From the side, Pavek knew what was coming next. He'd seen two of the halflings flinch when Javed implied the necromancy for which the templarates were infamous. A third had lowered his eyes when the commandant asked for a volunteer. Although necromancy would be more difficult without borrowed spellcraft, Pavek trusted that Javed wouldn't have made the threat if he didn't have the means to carry it through. He also trusted that one of the other templars would have seen the halflings' reaction and would report them to the commandant. Pointing out an enemy who'd shot poisoned arrows at him didn't trouble him, but condemning a man to death and worse because he wouldn't betray his home and family wasn't something Pavek could do.

As Ruari had told him when they'd argued in Escrissar's garden, he had a convenient conscience.

And not long to wait. The maniple templars had caught all four halflings reacting to Javed's speech. The commandant grabbed the lone woman in the group, not—Pavek assumed—strictly because of her sex, but because she had huddled close by one of the men. When templars of any rank, from any bureau, wanted fast intimidation results, they turned their attention to the smaller, weaker partner in a pair, if a pair was available.

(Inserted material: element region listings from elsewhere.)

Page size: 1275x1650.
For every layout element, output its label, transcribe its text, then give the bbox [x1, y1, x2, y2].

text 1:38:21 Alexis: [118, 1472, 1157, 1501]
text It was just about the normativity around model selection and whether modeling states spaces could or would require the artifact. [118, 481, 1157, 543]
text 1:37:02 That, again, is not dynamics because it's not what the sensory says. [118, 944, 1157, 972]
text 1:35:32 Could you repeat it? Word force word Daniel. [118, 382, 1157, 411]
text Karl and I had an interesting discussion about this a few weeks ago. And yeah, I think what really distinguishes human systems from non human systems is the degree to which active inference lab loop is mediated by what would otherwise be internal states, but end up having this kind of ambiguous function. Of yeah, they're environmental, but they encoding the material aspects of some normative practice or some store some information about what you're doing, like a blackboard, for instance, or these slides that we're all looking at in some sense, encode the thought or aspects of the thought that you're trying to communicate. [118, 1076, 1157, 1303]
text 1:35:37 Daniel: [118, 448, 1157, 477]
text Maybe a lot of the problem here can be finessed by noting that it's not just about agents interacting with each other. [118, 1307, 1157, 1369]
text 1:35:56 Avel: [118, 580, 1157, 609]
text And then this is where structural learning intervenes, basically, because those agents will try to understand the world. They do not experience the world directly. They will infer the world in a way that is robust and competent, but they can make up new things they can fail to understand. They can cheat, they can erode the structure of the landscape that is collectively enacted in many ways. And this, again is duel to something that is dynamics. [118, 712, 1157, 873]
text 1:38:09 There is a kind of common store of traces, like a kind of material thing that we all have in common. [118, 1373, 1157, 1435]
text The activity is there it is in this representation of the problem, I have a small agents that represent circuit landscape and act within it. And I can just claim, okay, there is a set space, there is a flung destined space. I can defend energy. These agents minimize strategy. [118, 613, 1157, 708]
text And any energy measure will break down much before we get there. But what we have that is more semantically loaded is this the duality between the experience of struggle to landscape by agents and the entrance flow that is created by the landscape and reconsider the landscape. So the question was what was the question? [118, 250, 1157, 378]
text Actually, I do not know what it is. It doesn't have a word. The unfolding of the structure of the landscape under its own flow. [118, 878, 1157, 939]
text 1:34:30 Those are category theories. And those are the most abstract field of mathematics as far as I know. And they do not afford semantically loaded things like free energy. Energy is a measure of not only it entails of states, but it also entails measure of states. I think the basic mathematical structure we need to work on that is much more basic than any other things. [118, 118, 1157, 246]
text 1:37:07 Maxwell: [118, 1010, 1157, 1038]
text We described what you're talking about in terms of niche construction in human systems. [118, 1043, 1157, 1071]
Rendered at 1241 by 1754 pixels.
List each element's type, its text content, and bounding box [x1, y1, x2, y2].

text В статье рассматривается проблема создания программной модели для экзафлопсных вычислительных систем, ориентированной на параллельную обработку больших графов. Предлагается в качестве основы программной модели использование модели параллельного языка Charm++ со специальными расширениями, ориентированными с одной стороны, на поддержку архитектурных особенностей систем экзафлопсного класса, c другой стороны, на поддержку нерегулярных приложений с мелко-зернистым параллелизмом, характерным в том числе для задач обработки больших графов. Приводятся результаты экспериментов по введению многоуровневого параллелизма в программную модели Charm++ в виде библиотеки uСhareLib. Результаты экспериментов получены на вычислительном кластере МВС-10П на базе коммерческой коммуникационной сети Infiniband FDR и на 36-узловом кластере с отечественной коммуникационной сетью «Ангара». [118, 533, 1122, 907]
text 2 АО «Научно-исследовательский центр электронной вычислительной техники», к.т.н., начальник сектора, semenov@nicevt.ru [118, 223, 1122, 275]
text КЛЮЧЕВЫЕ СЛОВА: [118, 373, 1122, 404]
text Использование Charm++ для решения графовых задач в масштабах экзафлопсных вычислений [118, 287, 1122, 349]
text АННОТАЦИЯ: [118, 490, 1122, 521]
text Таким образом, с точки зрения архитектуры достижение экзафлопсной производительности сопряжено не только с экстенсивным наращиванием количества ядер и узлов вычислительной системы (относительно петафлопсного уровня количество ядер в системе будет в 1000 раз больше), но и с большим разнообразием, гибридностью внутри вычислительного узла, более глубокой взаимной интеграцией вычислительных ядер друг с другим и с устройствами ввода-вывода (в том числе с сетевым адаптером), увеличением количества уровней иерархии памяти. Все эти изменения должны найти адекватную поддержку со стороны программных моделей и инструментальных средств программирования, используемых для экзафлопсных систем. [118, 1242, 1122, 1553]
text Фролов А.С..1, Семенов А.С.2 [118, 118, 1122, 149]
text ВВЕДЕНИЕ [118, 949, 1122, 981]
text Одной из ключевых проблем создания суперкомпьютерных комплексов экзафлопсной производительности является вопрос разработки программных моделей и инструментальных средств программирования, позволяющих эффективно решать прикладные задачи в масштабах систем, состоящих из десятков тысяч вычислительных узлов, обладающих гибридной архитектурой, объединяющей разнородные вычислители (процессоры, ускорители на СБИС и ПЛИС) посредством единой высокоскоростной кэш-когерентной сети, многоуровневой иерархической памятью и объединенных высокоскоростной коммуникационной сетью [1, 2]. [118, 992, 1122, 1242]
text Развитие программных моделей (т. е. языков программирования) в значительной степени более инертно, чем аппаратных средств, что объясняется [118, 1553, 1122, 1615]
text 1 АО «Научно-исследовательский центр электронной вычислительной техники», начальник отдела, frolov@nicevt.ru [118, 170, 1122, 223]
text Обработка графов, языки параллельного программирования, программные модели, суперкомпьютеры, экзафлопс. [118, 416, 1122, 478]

While one templar held the woman from behind and another pressed his composite sword's blade against her pulsing throat, Commandant Javed removed a scroll from his pack. He broke the heavy black seal and began to read the mnemonics of the same necromantic spell Pavek had expected the Lion-King to use on him at Codesh. Midway through the invocation, the sword-wielding templar pricked the halfling's skin with the blade's razor-sharp teeth.

The woman gave no more reaction to the pain and the trickling of her own warm, red blood than she had to the commandant's speech, but the sight was too much for the halfling she'd huddled against. He sprang to his feet.

"Spare her, and I'll lead you to our village," he said in the plain language of the Urik streets.

His halfling companions, including the woman whose life he was trying to save, sputtered epithets in their clicking, screeching language. The woman got another nick in her throat; the other two halflings got savage blows from the hilts of templar weapons. Templars did not tolerate in others those treacherous, divisive behaviors they practiced to perfection among themselves.

"And the scarred, blond-haired halfling?" Javed asked.

The traitor wrung his hands. "I know of no such man."

Javed's long arm swung out to clout the halfling. He staggered and tripped over his indignant companions.

"We know he came this way!" the commandant thundered. "I will have the truth, from your mouth or hers!" He shook the scroll he still held in his right hand and began again to read the mnemonics.

With a hand held over his bleeding mouth, the halfling scrambled toward Commandant Javed. "Great One," he cried, "there is no such man. I swear it."

"What do you think, Lord Pavek? Is he telling the truth?"

Eyes turned toward Pavek, who scratched the bristly growth on his chin before asking: "Which way to your village?"